KEY POINTS:
Reserve Bank Governor Alan Bollard's foot is likely to hover closer to the brake than the accelerator after wage growth accelerated in the December quarter.
Statistics New Zealand's Labour Cost Index recorded a rise of 1.1 per cent in private sector ordinary time wage rates, pushing the annual increase to 3.5 per cent. It was the largest quarterly increase since the statistics series began in 1992 and stronger than the 0.9 per cent expected.
The index is a measure of underlying wage inflation because it is adjusted to exclude for increases in pay rates due to higher productivity.
The raw increase, before that adjustment, was 1.3 per cent in the quarter, or 5 per cent for the year.

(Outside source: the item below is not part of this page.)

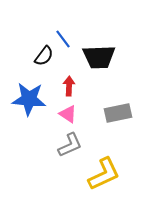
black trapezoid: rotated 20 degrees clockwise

Only 59 per cent of pay rates have been adjusted during the past year. Most of the increases (24 of the 59 per cent) rose between 3 and 5 per cent and most of the rest (21 of the 59 per cent) by more than 5 per cent.
Council of Trade Unions economist Peter Conway said a catch-up in wages was needed.
"The labour market has been tight for six years, yet wage growth has been modest to say the least."
Inflation is at 3.2 per cent and workers faced higher petrol costs and in many cases mortgage payments too.
"We need wages to rise to attract and retain workers and this level of increase will not add significantly to inflation pressures caused by food and petrol price rises," Conway said.
Westpac chief economist Brendan O'Donovan said the Reserve Bank's December forecasts implied a 0.8 per cent increase for the quarter - compared with the outcome of 1.1 per cent - and slowing wage growth from the middle of next year.
"Today's outcome is likely to make the bank feel very uncomfortable. The labour cost index is a very reliable and stable series that rarely gives false signals," he said.
"Wage growth has steadily accelerated over the past five years, reflecting a rising trend in underlying inflation. With wage growth now firmly entrenched about 3 per cent, the Reserve Bank should be very worried about its ability to deliver inflation between 1 and 3 per cent over the medium term."
ASB economist Daniel Wills said the economy's resources were stretched and that was unlikely to change any time soon.
"Firms appear shy of investing in plant and machinery in the current environment ... and with net immigration trending down since November 2006, labour shortages also look here to stay for some time."
ANZ National Bank chief economist Cameron Bagrie said labour scarcity would keep upward pressure on wage growth for some time yet.
"The historical relationship between the unemployment rate [currently 3.5 per cent] and wage inflation suggests elevated wage growth for the next 12 to 18 months."